L'ennesimo dramma
Detenuta si uccide nel carcere di Torino, è il 32esimo suicidio nel 2023: sarebbe uscita tra meno di due mesi
Cronaca - di Carmine Di Niro
Si è tolta la vita mercoledì sera a Torino, all’interno del carcere delle Vallette: è la prima donna quest’anno. A denunciare l’ennesimo suicidio, il 32esimo dall’inizio del 2023, è il Garante nazionale dei diritti dei detenuti.
Graziana O., una 52enne arrivata alla fine di una detenzione di quattro anni e 10 mesi, sarebbe uscita dal carcere tra poco meno di due mesi (il 21 agosto) alla fine di una pena che stava scontando dal Ferragosto del 2019, con l’accusa di aver tentato di strangolare il compagno. Un suicidio che sconvolge per il contesto in cui è maturato: il percorso della vittima, spiega il Garante, presentava tutti i segni della positività, considerata la mancanza di sanzioni disciplinari, la concessione di quasi un anno di liberazione anticipata, la collocazione nella sezione ‘a trattamento intensificato’.
Il corpo della 52enne è stato trovato poco dopo le 19 di mercoledì: la detenuta si è uccisa realizzando un cappio artigianale, fatto con i propri indumenti, nel padiglione femminile della Casa Circondariale di Torino alle Vallette. Il cadavere, spiegano dal sindacato di polizia penitenziaria Osapp, è stato rinvenuto nel bagno.
L’avvocato della donna, Mattia Fió, spiega all’edizione torinese di Repubblica che la sua assistita “aveva ottenuto per il buon comportamento un anno di liberazione anticipata. Nell’ultimo periodo la sua situazione di fragilità era conosciuta ed era per questo supportata anche a livello farmacologico. Aveva esternato le sue paure di uscire dal carcere e approcciare una nuova vita fuori sia a me che alle due figlie. Durante il processo era emersa la storia difficile, di violenze e minacce reciproche con il compagno, e per questo aveva ottenuto tutte le attenuanti possibili“.

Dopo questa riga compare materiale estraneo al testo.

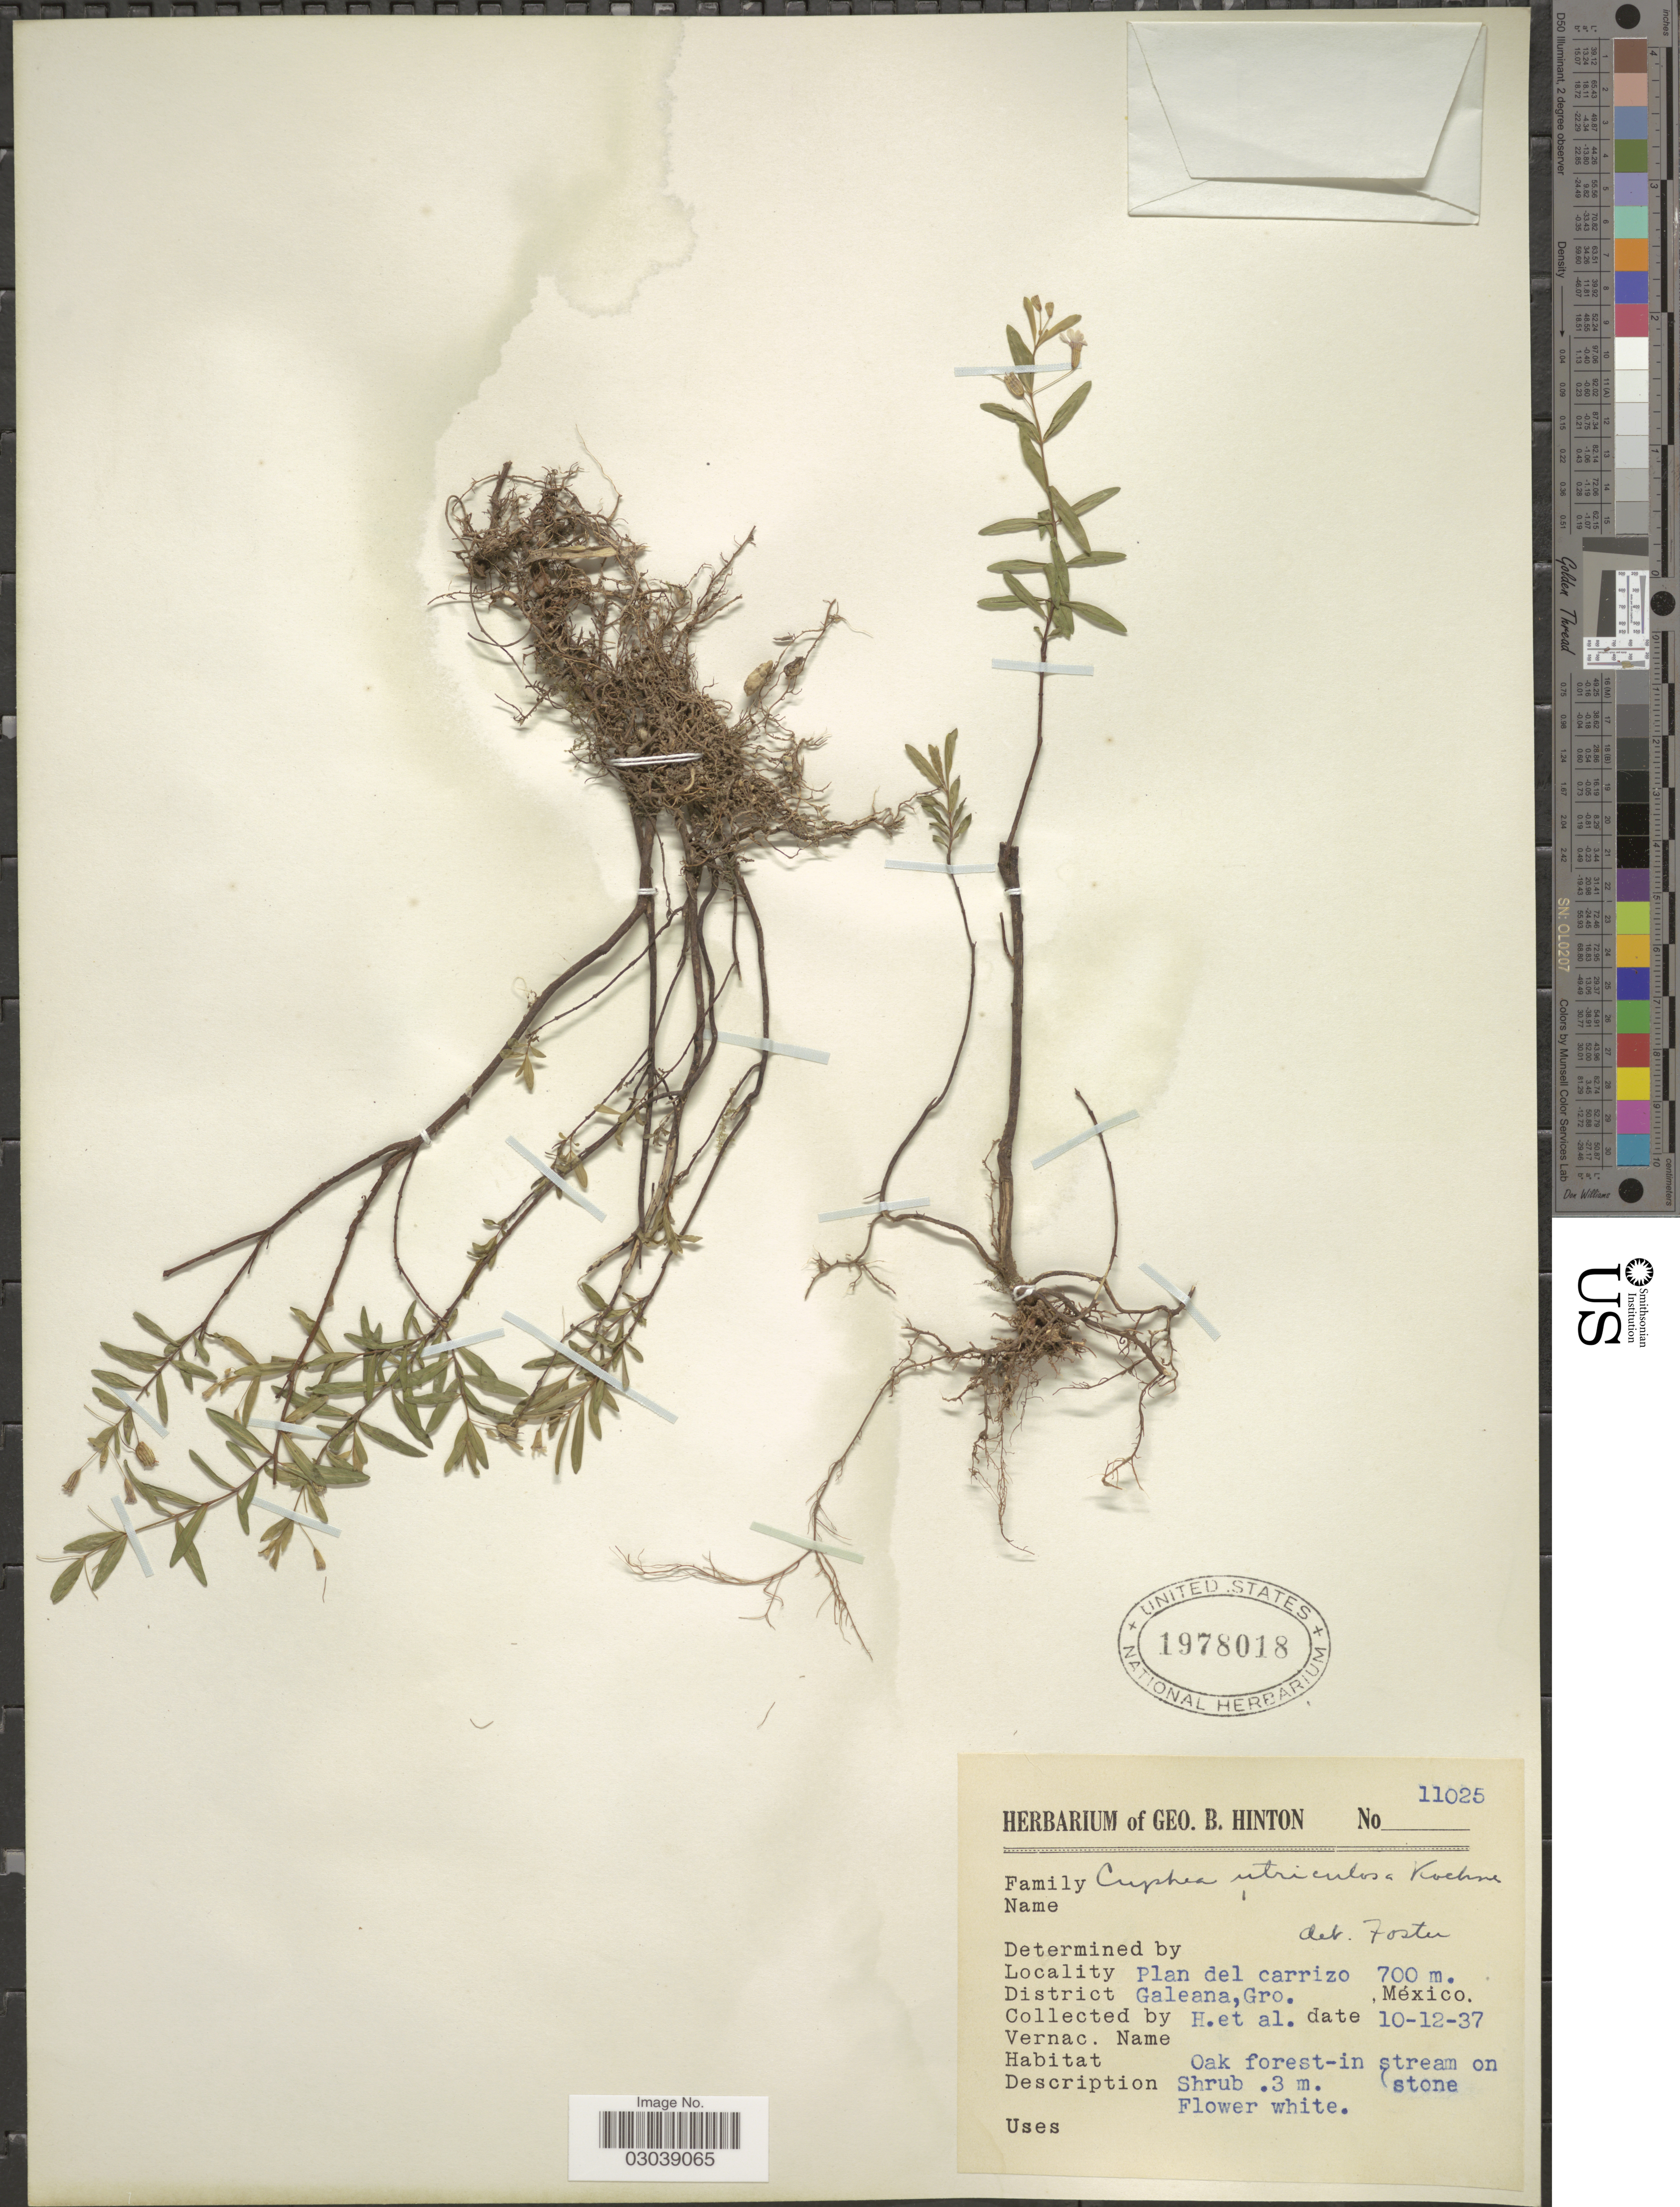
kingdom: Plantae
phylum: Tracheophyta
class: Magnoliopsida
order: Myrtales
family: Lythraceae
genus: Cuphea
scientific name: Cuphea utriculosa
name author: Koehne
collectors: G. B. Hinton & et al.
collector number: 11025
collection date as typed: Transcribed d/m/y: 10/12/37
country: Mexico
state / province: Guerrero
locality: Plan del carrizo, District Galeana, Gro.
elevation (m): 700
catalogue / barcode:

“Il suicidio di chi è prossimo all’uscita in libertà, magari dopo aver scontato una lunga pena, non è ragionevolmente riconducibile a elementi, come il degrado delle strutture o la densità della popolazione detenuta, che si sono sperimentati lungo tutto il corso della detenzione – spiega il Garante – Una riflessione analoga vale per chi si suicida a poche ore, a pochi giorni dall’ingresso in carcere, 15 nel 2022, sul totale degli 85 suicidi, di cui 10 nelle prime 24 ore: oltre alla drammaticità del vissuto che ha determinato la detenzione, non è tanto l’impatto con le condizioni del carcere a poter determinare quel gesto, quanto la percezione della persona di essere caduta in un buco nero senza vie d’uscita. Per questo e più ancora che per tutte le altre situazioni, la morte di chi è vicino a tornare in libertà interroga e coinvolge implacabilmente tutta la società civile: le reti di sostegno sociale come l’intera comunità, assenti rispetto al dovere civico di reintegrare chi ha terminato di scontare una pena“.
Sull’ennesimo suicidio in carcere è intervenuta la senatrice dell’Alleanza Verdi e Sinistra Ilaria Cucchi: “Ogni volta che una persona in regime di detenzione arriva a togliersi la vita significa che lo Stato ha fallito. L’ennesimo suicidio conferma un dramma che coinvolge sia i detenuti che gli agenti di custodia. Bisogna fare di tutto per garantire i diritti di chi è rinchiuso in una cella. In primis, ridurre il sovraffollamento e assicurare sempre un costante supporto psicologico, indispensabile per i più fragili. Le carceri devono essere luoghi rieducativi, non certo la tomba delle persone e la privazione della libertà dovrebbe essere l’estrema ratio per i reati più gravi. Come diceva Voltaire ‘la civiltà di una nazione si misura osservando le condizioni delle proprie carceri’ e le nostre sono messe davvero male“.